Increased resolution of acute hepatitis C viral (HCV) infection was associated with the presence of inhibitory KIR genes showing the weaker interaction with MHC-1 ligands. In the present study we analyzed frequency of KIR genes, their expression in NK or NKT and modifications in their phenotype during progression of HCV infection. Patients: A cohort of 300 chronically monoinfected HCV patients were compared with 286 healthy controls (HC). Methods: All conditions to identify the presence or absence of each KIR gene, plus full length and deleted alleles forms of KIR2DS4 were previously documented (Maxwell et al, 2004).

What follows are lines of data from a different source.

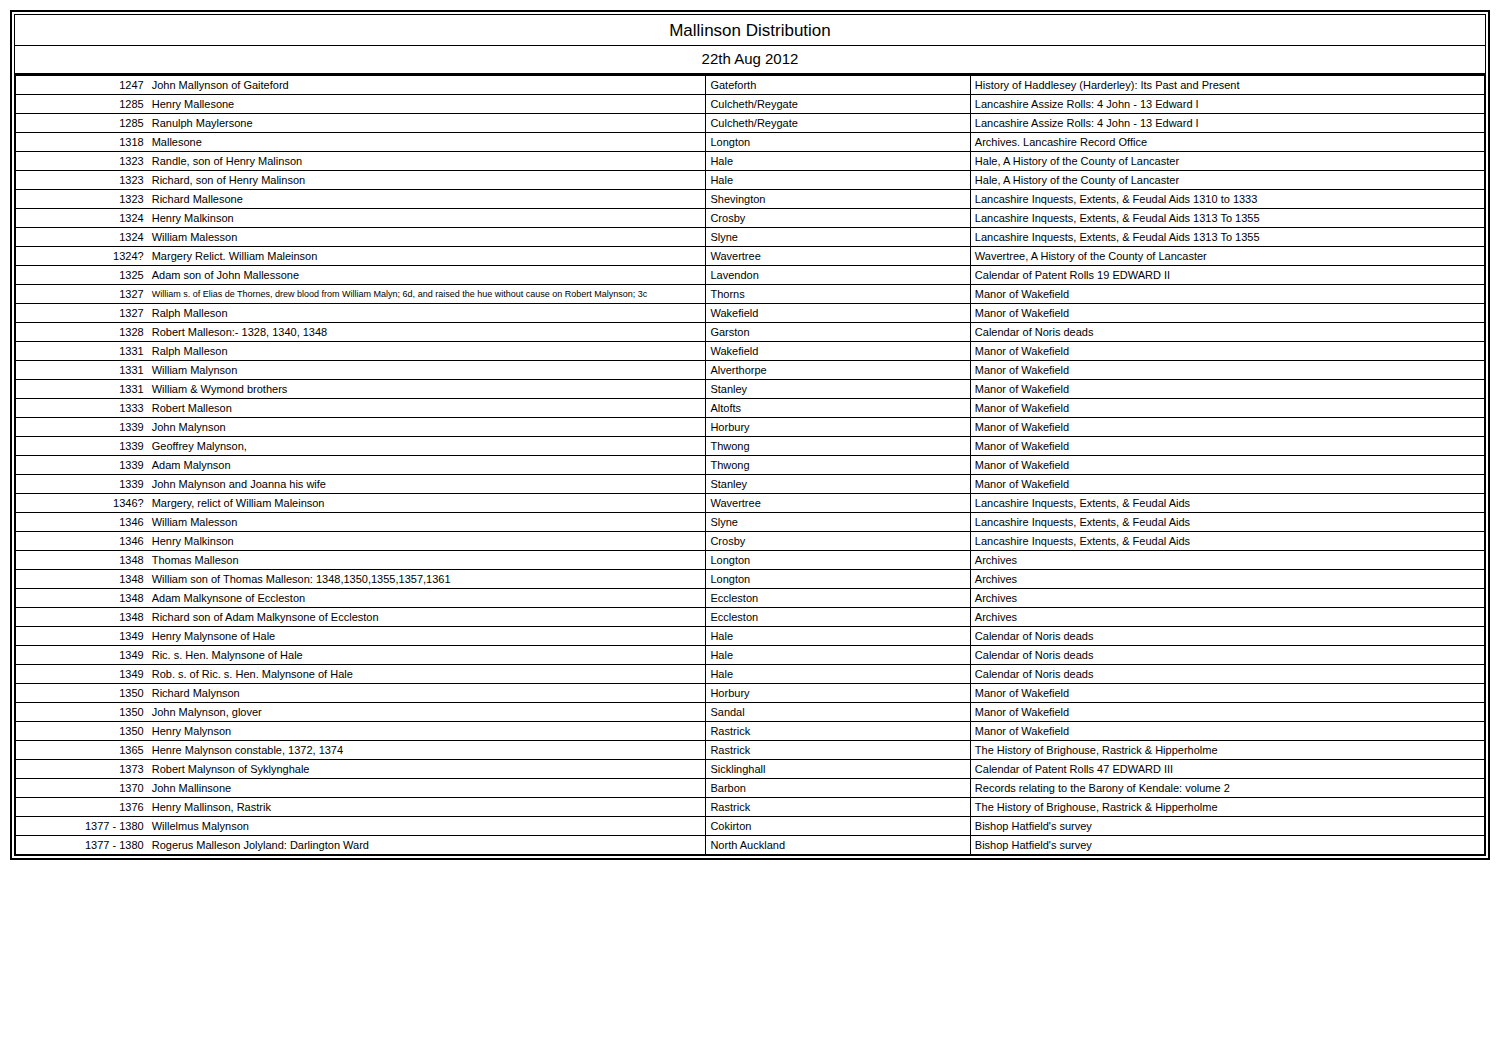Mallinson Distribution
22th Aug 2012
| 1247 | John Mallynson of Gaiteford | Gateforth | History of Haddlesey (Harderley): Its Past and Present |
| 1285 | Henry Mallesone | Culcheth/Reygate | Lancashire Assize Rolls: 4 John - 13 Edward I |
| 1285 | Ranulph Maylersone | Culcheth/Reygate | Lancashire Assize Rolls: 4 John - 13 Edward I |
| 1318 | Mallesone | Longton | Archives. Lancashire Record Office |
| 1323 | Randle, son of Henry Malinson | Hale | Hale, A History of the County of Lancaster |
| 1323 | Richard, son of Henry Malinson | Hale | Hale, A History of the County of Lancaster |
| 1323 | Richard Mallesone | Shevington | Lancashire Inquests, Extents, & Feudal Aids 1310 to 1333 |
| 1324 | Henry Malkinson | Crosby | Lancashire Inquests, Extents, & Feudal Aids 1313 To 1355 |
| 1324 | William Malesson | Slyne | Lancashire Inquests, Extents, & Feudal Aids 1313 To 1355 |
| 1324? | Margery Relict. William Maleinson | Wavertree | Wavertree, A History of the County of Lancaster |
| 1325 | Adam son of John Mallessone | Lavendon | Calendar of Patent Rolls 19 EDWARD II |
| 1327 | William s. of Elias de Thornes, drew blood from William Malyn; 6d, and raised the hue without cause on Robert Malynson; 3c | Thorns | Manor of Wakefield |
| 1327 | Ralph Malleson | Wakefield | Manor of Wakefield |
| 1328 | Robert Malleson:- 1328, 1340, 1348 | Garston | Calendar of Noris deads |
| 1331 | Ralph Malleson | Wakefield | Manor of Wakefield |
| 1331 | William Malynson | Alverthorpe | Manor of Wakefield |
| 1331 | William & Wymond brothers | Stanley | Manor of Wakefield |
| 1333 | Robert Malleson | Altofts | Manor of Wakefield |
| 1339 | John Malynson | Horbury | Manor of Wakefield |
| 1339 | Geoffrey Malynson, | Thwong | Manor of Wakefield |
| 1339 | Adam Malynson | Thwong | Manor of Wakefield |
| 1339 | John Malynson and Joanna his wife | Stanley | Manor of Wakefield |
| 1346? | Margery, relict of William Maleinson | Wavertree | Lancashire Inquests, Extents, & Feudal Aids |
| 1346 | William Malesson | Slyne | Lancashire Inquests, Extents, & Feudal Aids |
| 1346 | Henry Malkinson | Crosby | Lancashire Inquests, Extents, & Feudal Aids |
| 1348 | Thomas Malleson | Longton | Archives |
| 1348 | William son of Thomas Malleson: 1348,1350,1355,1357,1361 | Longton | Archives |
| 1348 | Adam Malkynsone of Eccleston | Eccleston | Archives |
| 1348 | Richard son of Adam Malkynsone of Eccleston | Eccleston | Archives |
| 1349 | Henry Malynsone of Hale | Hale | Calendar of Noris deads |
| 1349 | Ric. s. Hen. Malynsone of Hale | Hale | Calendar of Noris deads |
| 1349 | Rob. s. of Ric. s. Hen. Malynsone of Hale | Hale | Calendar of Noris deads |
| 1350 | Richard Malynson | Horbury | Manor of Wakefield |
| 1350 | John Malynson, glover | Sandal | Manor of Wakefield |
| 1350 | Henry Malynson | Rastrick | Manor of Wakefield |
| 1365 | Henre Malynson constable, 1372, 1374 | Rastrick | The History of Brighouse, Rastrick & Hipperholme |
| 1373 | Robert Malynson of Syklynghale | Sicklinghall | Calendar of Patent Rolls 47 EDWARD III |
| 1370 | John Mallinsone | Barbon | Records relating to the Barony of Kendale: volume 2 |
| 1376 | Henry Mallinson, Rastrik | Rastrick | The History of Brighouse, Rastrick & Hipperholme |
| 1377 - 1380 | Willelmus Malynson | Cokirton | Bishop Hatfield's survey |
| 1377 - 1380 | Rogerus Malleson Jolyland: Darlington Ward | North Auckland | Bishop Hatfield's survey |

The expression of KIR genes was investigated by flow cytometry in a cohort of HCV patients, naïve of treatment using Mabs for KIR2DS4, CD4, CD8, CD3 and CD56. Results: The generic KIR typing of HCV patients showed no statistically differences with HCs; nevertheless the high resolution typing of KIR2DS4 revealed that the functional full length alleles were increased in HCV cohort (48%Vs 39%, p=0.03), in particular when analyzing their gene frequency: 39% Vs 30% in HCs; p=0.001,OR=1.5).Those patients who developed cirrhosis showed a stronger association with functional KIR2DS4 alleles with a gene frequency of 45% Vs 30% of HCs; p=0.0005,OR= 2.0). No differences were detected between non-cirrhotic patients and HC (p=0.15). We detected a high expression of the KIR2DS4 receptor in peripheral blood NKdim cells (40%±18) and in highly differentiated CD8+CD56+ cells (20%±14), that was even higher in the liver, because NKdim cells, and highly differentiated T cells represent around 60% of the liver mononuclear cells. Conclusions: Functional KIR2DS4 was found increased in chronically infected HCV patients, in particular those developing cirrhosis. The expression of their receptors in cells from innate and adaptative immune response support that a cross-talk between them could modulate T cell response during HCV infection.